Interpréter Jean Calvin? «Je me réjouissais de travailler avec Cyril qui est un professeur de diction
passionné, un métier que je pratique aussi avec intérêt. Mais j’étais anxieux de jouer ce théologien
qui me semblait tout sauf sexy.»

A ce moment, Vincent Babel ne sait pas qu’il tient un rôle passionnant. «Avec ce personnage, je
traverse trois climats. Le Calvin fougueux, révolutionnaire qui veut populariser la foi. Le Calvin
pragmatique qui doit plier sa spiritualité à la raison d’Etat.
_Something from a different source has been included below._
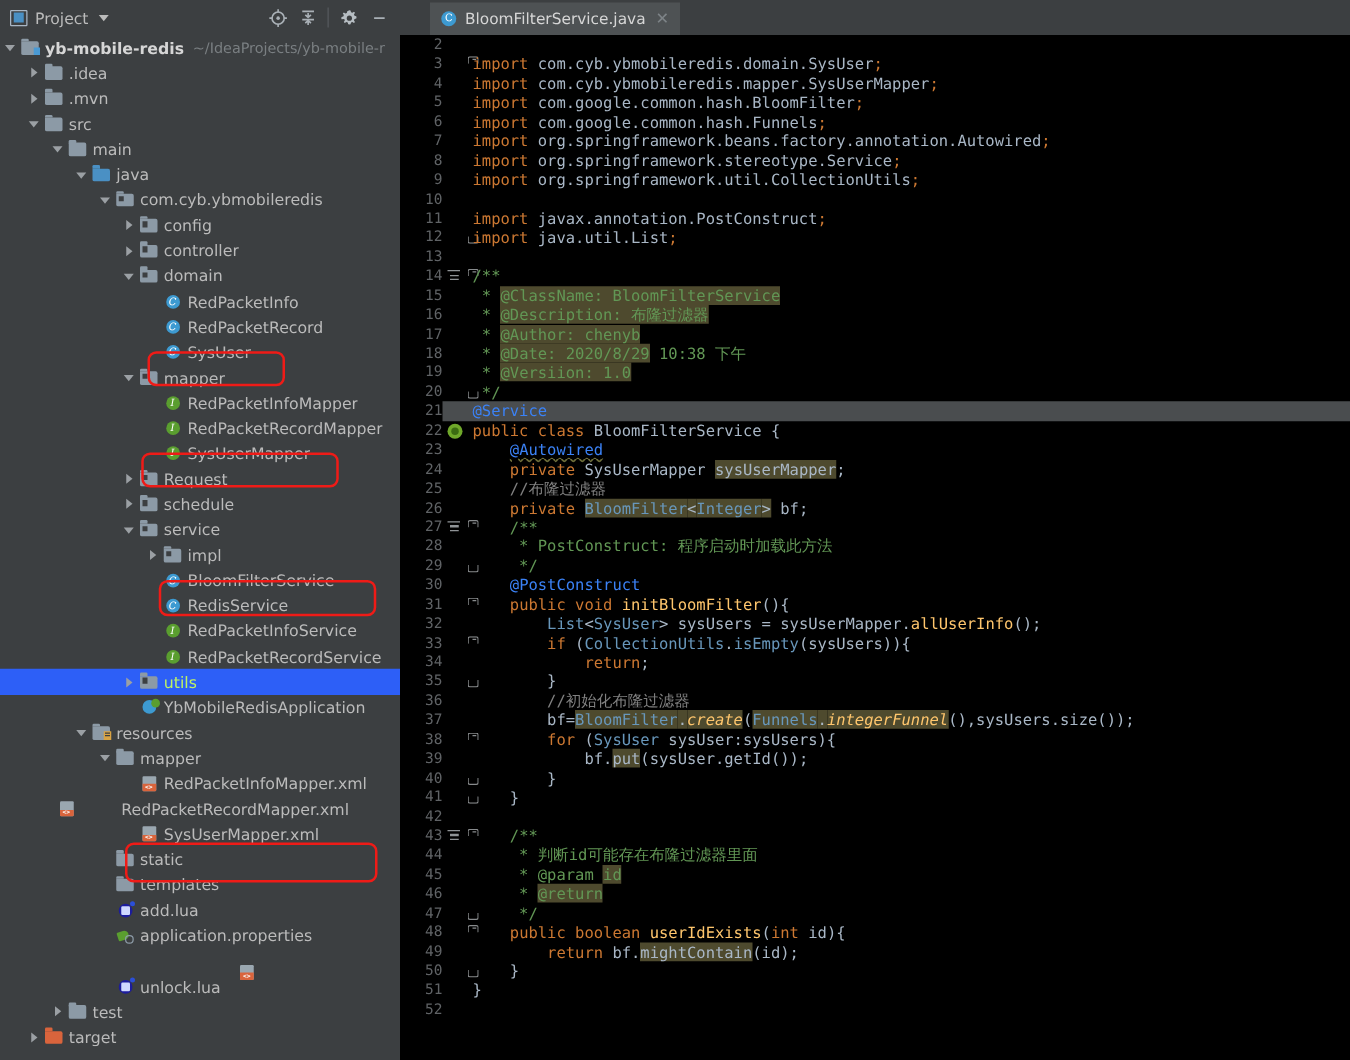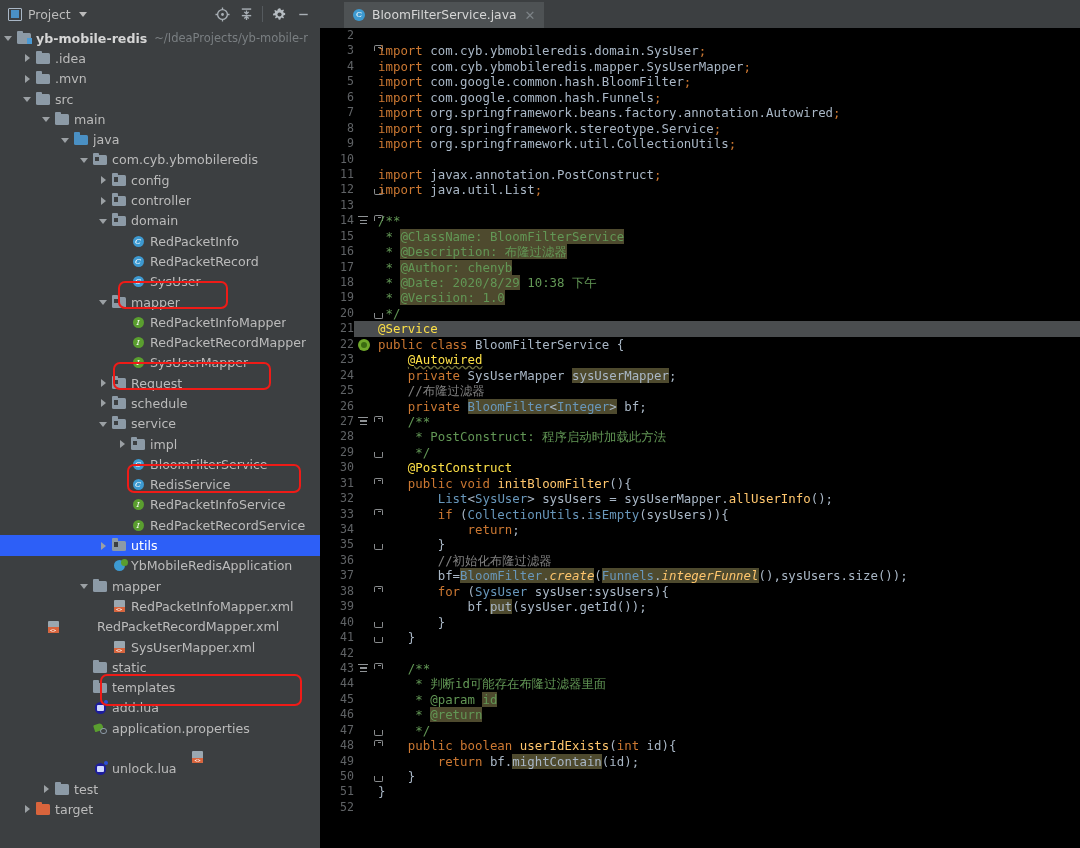"@Service" .anno { color: #fde047 -> #3b82f6 }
Et le Calvin philosophe qui prône la
mesure et s’émeut devant la beauté de la nature.» Dans la dernière scène, celle du sermon éclairé
à la bougie, Vincent Babel subjugue par sa capacité d’intériorité. «J’étais terrorisé par ce moment
qui est le seul où l’on entend la langue de Calvin, ses mots d’il y a 500 ans. J’ai pensé à Dustin
Hoffman dans Little big man. Comment il trouve la vérité de ce vieillard qui a tout vu, tout vécu.»
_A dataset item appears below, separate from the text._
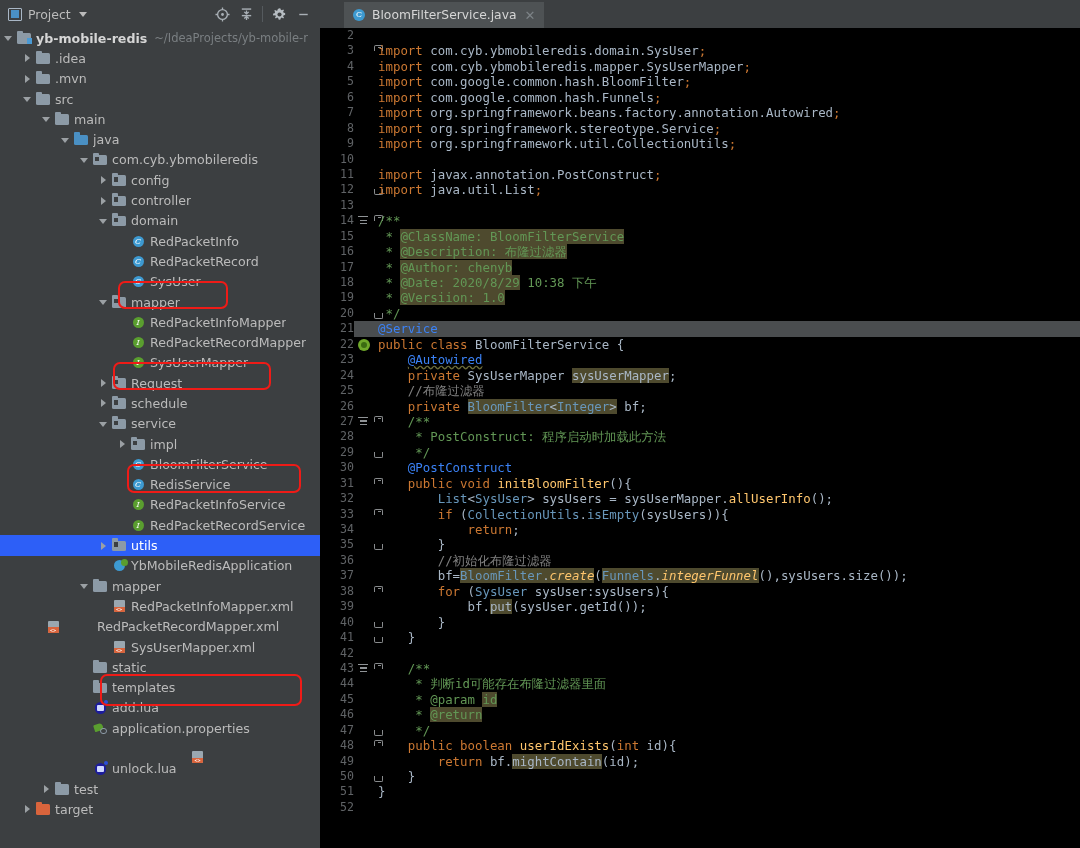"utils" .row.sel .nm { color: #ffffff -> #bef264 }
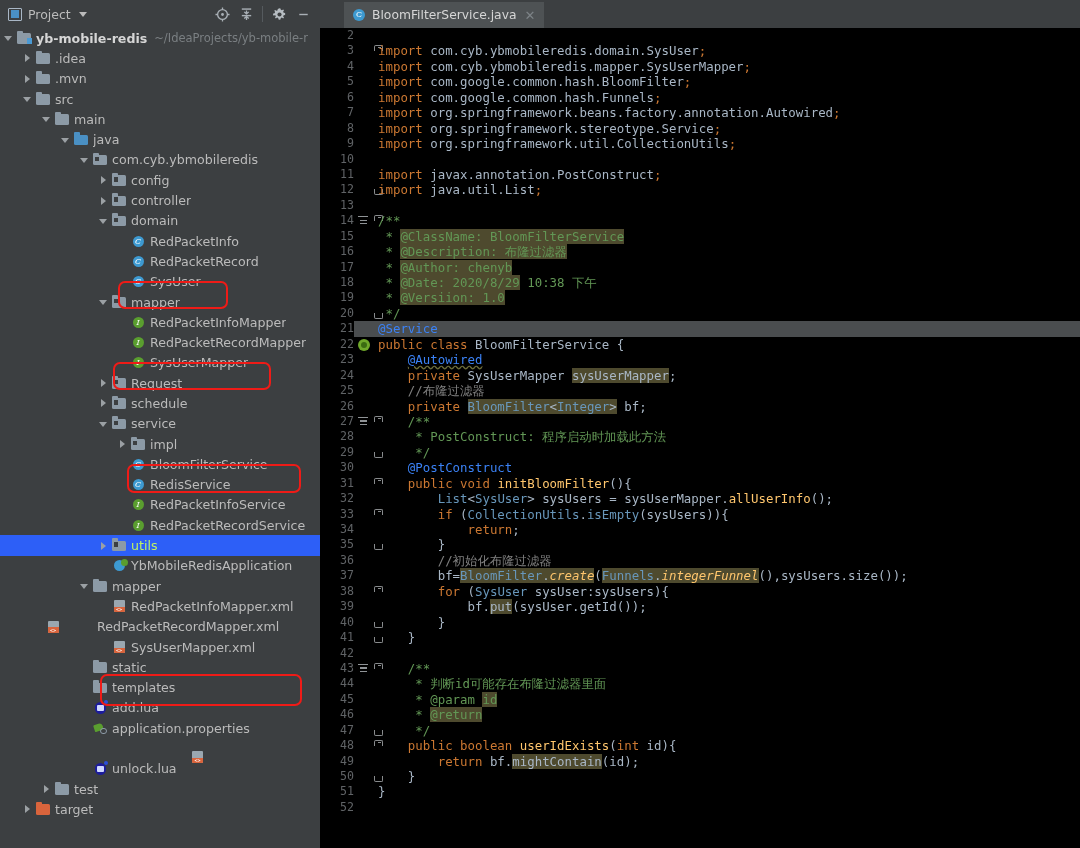"resources" div.row { html: none -> <div> <span></span> <span> <i></i> <i></i> </span> <span>resources</span> </div> }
La référence a porté. Comme, peut-être son admiration «totale» pour l’acteur Jean-Quentin
Châtelain. «A Vidy, j’ai été ébloui par son interprétation de Mars. Ce mélange d’ancrage et de
légèreté… aucun autre comédien n’est capable d’une telle puissance de jeu.» Au rayon des
fascinations, Vincent Babel évoque encore le cinéaste Emir Kusturica. «J’aime son excès, son
lyrisme débridé. J’ai pu le rencontrer et lui ai glissé mon numéro de téléphone en soufflant que je
rêvais de travailler avec lui. Il m’a fixé intensément, m’a dit qu’il n’oubliait jamais un visage et que
ça se ferait une fois. Je n’y crois pas trop, mais le rêve n’est pas interdit!»
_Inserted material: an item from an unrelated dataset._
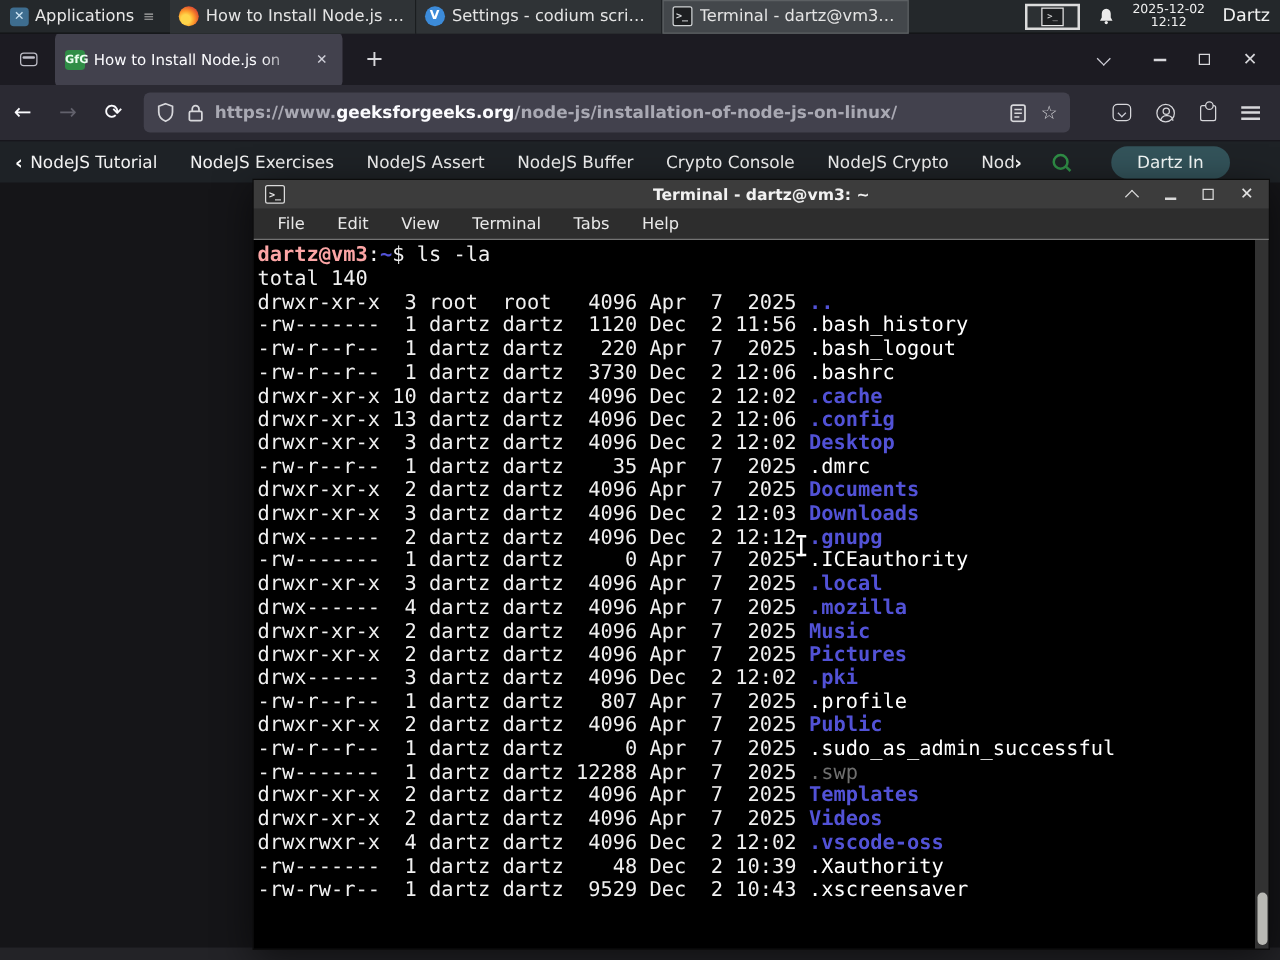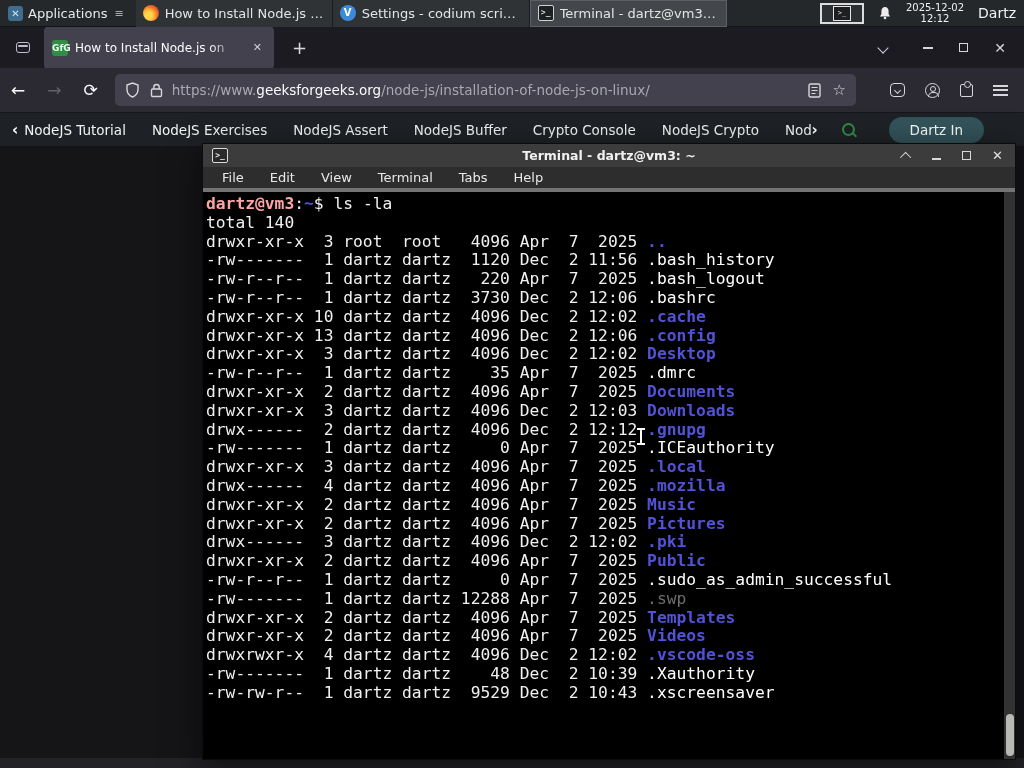"https://www.geeksforgeeks.org/node-js/in" .urlbar { font-weight: none -> bold }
La naïveté? Un bel atout de Vincent. «Quand j’avais 6 ans, ma mère, préparatrice en pharmacie et
passionnée de théâtre, m’a emmené voir Les Caprices de Marianne à la Comédie-Française. J’ai
créé la stupeur en lançant tout haut une réplique à Ludmila Mikaël.»

Peu après, Vincent suit des cours d’escrime et d’équitation. De théâtre aussi «pour vaincre une
timidité repérée par l’institutrice». Et joue dans un spectacle adapté de la BD de Claire Brétécher,
Les Ggnangnan. «Au lever de rideau, l’acteur David Gobet et moi poussions un immense gnan!,
comme un cri primal. J’aime cette idée de naissance au théâtre.»

Le clan, ce rempart organique. A l’image des alliances qu’il tisse avec des metteurs en scène pour
lesquels il joue régulièrement: Antony Mettler, et ses grands projets en plein air, dont Le secret des
pirates, il y a trois ans. Et Georges Guerreiro (Les Mangeuses de chocolat, Merlin ou la terre
dévastée) qu’il a aussi plusieurs fois assisté. La mise en scène, il y pense pour lui-même? «Oui, l’an

prochain, je dirige Fred Landenberg et Deborah Etienne dans Love Letters, duo d’amour par
correspondance. Je vais travailler avec un danseur pour que les corps, même immobiles, restent
animés de l’intérieur.»

Animé de l’intérieur. L’expression lui va bien. On décèle une fragilité. «Ça va mieux depuis cinq ans
que Marion, ma fille, est née. Avant, quand je terminais un rôle, je ne savais pas si c’était Vincent
ou le personnage qui restait…» De l’animation à l’action: depuis dix ans, le comédien milite au sein
du Syndicat suisse romand du spectacle dont il est depuis peu le vice-président. «Si la révision de
la loi sur le chômage passe le 26 septembre prochain, c’est une catastrophe pour les intermittents.
Dix-huit mois de travail sur deux ans pour ouvrir un délai-cadre, ça relève de l’impossible! En
septembre, nous allons mener une campagne pied à pied.» La bonté n’empêche ni la lucidité, ni la
combativité.

Calvin, un itinéraire, jusqu’au 13 septembre, à 20h30, départ à la Société de lecture, rés. 800 418
418, infos: 022/807 27 45, www.theatredusaulerieur.ch


Vincent babel, repères

■ 3 juillet 1974 Naît à Genève. Grandit dans la commune de Meinier.

■ 1996 Reçoit son diplôme de l’Ecole supérieure d’art dramatique à Genève.

■ 2000 Entre au Syndicat suisse romand du spectacle. «On dit souvent qu’on n’est pas assez musclé,
mais on a quand même signé une CCT avec l’Union des théâtres romands.»

■ 2002 Devient maître de diction à l’Ecole de culture générale, à Genève. «J’aime cette école qui, avec
ses sections médicale, sociales et artistique, regarde vers l’extérieur, se soucie des autres.»

■ 2005 Naissance de sa fille Marion. «Elle m’a assagi.»

■ 2009 Joue Calvin en plein air.

■ 2011 Signera sa première mise en scène, Love Letters, à Genève.